TASK BRIEF
Check each line of the entries below for the string "certifications"; copy every line where it appears.
-*-
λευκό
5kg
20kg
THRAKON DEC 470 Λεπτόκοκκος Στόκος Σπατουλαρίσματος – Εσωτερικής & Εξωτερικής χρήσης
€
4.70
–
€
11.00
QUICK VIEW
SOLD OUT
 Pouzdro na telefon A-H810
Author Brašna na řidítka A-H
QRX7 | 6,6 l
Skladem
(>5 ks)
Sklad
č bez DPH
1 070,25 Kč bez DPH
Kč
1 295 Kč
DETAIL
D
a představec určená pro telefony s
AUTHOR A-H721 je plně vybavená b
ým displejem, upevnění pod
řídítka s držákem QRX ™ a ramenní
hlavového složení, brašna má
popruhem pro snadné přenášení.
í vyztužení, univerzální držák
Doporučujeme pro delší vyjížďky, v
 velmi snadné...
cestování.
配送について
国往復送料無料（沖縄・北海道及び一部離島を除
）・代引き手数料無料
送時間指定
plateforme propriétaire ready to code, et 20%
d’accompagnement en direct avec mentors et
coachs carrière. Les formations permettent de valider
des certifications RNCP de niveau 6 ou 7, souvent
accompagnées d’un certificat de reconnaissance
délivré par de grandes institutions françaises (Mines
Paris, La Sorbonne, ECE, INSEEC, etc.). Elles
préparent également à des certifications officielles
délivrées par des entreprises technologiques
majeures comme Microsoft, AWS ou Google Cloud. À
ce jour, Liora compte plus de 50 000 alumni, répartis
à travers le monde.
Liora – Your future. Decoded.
-*-
SOLVED PROBLEM
des certifications RNCP de niveau 6 ou 7, souvent
préparent également à des certifications officielles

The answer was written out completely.